Shelling kills Palestinian militant
An Israeli air strike killed a Palestinian militant in the Hamas-governed Gaza Strip today as a surge in cross-border violence entered its second day, local officials said.
Islamic Jihad, a smaller faction than Hamas which often operates independently, identified the dead man as one of its own, saying he was a member of a rocket crew hit by an Israeli missile in Jabalya, northern Gaza.
The Israeli military confirmed carrying out an air strike in the area. The death brought to six the number of Palestinians killed by Israel since four of its troops were hurt in a missile attack on their truck along the Gaza boundary fence.
Islamic Jihad said it had fired 70 short-range rockets and mortar bombs across the border since yesterday, salvoes which drove Israeli residents to blast shelters.

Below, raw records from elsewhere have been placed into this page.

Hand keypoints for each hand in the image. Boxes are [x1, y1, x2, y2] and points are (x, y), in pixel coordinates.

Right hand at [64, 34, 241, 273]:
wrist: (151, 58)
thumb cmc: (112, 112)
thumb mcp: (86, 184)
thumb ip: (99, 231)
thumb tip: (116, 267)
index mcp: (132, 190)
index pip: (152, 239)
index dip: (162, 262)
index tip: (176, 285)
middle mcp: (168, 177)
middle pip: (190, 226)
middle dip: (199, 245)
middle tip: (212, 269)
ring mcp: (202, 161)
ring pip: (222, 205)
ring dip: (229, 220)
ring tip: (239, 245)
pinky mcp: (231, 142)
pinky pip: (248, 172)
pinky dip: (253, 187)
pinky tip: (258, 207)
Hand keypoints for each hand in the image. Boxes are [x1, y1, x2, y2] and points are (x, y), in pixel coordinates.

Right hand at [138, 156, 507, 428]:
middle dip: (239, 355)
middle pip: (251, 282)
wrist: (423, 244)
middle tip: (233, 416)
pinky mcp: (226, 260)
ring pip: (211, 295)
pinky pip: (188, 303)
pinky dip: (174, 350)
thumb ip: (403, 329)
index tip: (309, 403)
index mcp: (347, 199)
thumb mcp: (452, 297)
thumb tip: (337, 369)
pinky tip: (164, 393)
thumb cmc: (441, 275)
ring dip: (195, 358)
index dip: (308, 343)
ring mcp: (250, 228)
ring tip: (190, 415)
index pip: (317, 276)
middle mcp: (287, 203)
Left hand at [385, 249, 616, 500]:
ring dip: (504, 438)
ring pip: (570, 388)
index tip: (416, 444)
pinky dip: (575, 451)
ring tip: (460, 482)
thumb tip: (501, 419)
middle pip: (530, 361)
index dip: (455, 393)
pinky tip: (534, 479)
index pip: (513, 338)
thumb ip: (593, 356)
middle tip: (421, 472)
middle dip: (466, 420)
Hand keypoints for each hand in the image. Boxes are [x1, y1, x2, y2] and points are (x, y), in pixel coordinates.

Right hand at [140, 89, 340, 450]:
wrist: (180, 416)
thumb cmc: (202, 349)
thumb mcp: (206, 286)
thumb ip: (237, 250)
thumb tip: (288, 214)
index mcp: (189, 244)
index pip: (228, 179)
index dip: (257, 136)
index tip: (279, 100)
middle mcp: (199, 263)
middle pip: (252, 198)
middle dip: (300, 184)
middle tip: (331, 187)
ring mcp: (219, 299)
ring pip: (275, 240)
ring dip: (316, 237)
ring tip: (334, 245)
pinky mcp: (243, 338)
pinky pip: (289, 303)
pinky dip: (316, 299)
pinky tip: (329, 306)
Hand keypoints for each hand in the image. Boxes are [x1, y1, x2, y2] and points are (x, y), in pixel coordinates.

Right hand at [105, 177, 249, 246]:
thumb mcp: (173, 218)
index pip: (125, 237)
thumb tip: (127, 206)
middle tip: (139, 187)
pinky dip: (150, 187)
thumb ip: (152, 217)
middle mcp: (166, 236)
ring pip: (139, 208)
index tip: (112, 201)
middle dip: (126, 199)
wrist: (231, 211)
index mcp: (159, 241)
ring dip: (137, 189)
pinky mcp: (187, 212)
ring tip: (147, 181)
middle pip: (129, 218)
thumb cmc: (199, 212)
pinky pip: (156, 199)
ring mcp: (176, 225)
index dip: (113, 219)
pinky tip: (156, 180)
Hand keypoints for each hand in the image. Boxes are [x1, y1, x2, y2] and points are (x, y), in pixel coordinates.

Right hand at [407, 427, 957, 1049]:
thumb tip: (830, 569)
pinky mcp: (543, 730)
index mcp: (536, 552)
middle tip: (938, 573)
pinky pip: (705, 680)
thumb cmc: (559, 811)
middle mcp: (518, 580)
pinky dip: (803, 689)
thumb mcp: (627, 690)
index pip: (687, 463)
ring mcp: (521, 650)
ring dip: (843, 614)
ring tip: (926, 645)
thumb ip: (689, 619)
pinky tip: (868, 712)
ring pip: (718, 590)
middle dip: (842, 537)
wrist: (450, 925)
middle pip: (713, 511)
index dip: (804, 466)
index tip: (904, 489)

At least one Israeli, in the town of Sderot, was wounded, ambulance workers said.
Israel described the jeep ambush as part of a Palestinian strategy of trying to curb its countermeasures against possible cross-border infiltration. Israeli forces often mount hunts for tunnels and landmines on the inside of the Gaza boundary, creating a no-go zone for Palestinians.

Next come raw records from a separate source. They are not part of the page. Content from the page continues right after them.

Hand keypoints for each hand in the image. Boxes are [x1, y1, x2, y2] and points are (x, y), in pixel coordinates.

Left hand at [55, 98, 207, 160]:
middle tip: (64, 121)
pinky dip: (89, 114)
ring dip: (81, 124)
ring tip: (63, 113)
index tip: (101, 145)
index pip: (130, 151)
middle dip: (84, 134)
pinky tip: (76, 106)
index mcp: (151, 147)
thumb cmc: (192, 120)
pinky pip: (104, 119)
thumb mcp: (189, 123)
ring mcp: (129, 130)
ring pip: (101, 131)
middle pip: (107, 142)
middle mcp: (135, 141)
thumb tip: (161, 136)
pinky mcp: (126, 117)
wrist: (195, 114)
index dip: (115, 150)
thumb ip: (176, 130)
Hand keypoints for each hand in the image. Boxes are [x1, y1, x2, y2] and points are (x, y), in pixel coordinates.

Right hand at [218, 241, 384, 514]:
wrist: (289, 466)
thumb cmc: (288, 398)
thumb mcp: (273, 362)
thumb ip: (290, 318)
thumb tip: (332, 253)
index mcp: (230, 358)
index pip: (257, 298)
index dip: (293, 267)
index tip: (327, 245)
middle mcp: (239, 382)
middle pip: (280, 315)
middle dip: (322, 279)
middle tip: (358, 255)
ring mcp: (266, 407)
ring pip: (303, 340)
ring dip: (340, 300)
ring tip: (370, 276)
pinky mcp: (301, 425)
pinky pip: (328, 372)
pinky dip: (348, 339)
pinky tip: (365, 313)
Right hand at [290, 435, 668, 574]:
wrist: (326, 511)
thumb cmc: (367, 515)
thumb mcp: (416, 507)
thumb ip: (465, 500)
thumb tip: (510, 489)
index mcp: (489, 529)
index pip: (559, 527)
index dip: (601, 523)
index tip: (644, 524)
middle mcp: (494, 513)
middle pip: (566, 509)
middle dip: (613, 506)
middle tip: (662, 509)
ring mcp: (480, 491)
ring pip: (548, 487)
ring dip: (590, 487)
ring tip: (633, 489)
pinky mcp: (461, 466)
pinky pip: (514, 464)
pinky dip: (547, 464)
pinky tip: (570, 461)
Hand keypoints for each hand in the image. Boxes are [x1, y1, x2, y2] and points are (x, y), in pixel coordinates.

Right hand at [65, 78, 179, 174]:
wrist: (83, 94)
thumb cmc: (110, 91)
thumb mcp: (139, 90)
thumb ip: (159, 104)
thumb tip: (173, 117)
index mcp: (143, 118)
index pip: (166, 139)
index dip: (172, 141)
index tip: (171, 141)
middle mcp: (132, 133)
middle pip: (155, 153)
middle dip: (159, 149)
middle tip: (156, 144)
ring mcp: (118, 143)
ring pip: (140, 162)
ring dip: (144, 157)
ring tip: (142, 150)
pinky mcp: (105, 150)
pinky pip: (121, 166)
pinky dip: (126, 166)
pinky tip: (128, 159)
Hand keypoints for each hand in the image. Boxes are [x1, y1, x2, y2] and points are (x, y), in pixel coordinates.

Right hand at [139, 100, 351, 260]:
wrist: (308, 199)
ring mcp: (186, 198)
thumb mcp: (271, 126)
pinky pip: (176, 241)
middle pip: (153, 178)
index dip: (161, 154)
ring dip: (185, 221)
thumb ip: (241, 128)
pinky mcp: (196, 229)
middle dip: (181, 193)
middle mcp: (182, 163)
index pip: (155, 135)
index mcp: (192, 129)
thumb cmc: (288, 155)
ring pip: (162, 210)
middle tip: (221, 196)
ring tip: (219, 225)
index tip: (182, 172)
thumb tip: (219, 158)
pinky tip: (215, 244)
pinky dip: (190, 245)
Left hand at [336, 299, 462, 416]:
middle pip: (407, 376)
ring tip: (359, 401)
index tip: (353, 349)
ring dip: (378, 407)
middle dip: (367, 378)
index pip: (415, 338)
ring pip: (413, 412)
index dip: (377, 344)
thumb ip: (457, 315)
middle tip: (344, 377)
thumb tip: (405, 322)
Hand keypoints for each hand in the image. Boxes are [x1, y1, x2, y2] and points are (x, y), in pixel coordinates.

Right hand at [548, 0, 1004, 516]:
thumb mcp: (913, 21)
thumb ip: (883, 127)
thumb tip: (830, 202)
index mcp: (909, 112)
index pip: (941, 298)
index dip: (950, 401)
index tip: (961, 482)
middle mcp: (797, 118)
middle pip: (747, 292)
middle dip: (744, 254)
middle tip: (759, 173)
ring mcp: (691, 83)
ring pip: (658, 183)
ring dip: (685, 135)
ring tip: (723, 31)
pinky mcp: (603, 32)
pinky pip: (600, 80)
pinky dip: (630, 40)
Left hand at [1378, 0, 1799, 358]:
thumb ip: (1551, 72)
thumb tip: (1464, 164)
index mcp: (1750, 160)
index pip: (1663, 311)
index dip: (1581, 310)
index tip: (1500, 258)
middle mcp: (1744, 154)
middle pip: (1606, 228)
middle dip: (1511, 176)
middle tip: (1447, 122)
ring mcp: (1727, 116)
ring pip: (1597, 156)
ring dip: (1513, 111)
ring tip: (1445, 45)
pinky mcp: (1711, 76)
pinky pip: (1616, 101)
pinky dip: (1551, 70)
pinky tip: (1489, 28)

"Of course we don't accept their attempt to change the rules," defence minister Ehud Barak told Israel's Army Radio. "The essence of the struggle is over the fence. We intend to enable the IDF (Israel Defence Forces) to work not just on our side but on the other side as well."
Palestinians said four of yesterday's dead were civilians hit by an Israeli tank shell while paying respects at a crowded mourning tent in Gaza's Shijaia neighbourhood. Israel denies targeting civilians.
The bloodshed puts internal pressure on Hamas, which, though hostile to the Jewish state, has sat out some of the recent rounds of violence as it tried to consolidate its Gaza rule and reach out to neighbouring Egypt and other foreign powers.
Israel blames Hamas for any attacks emanating from Gaza, but has shown little appetite for a major sweep of the territory which might strain its own fraught ties to the new Islamist-rooted government in Cairo.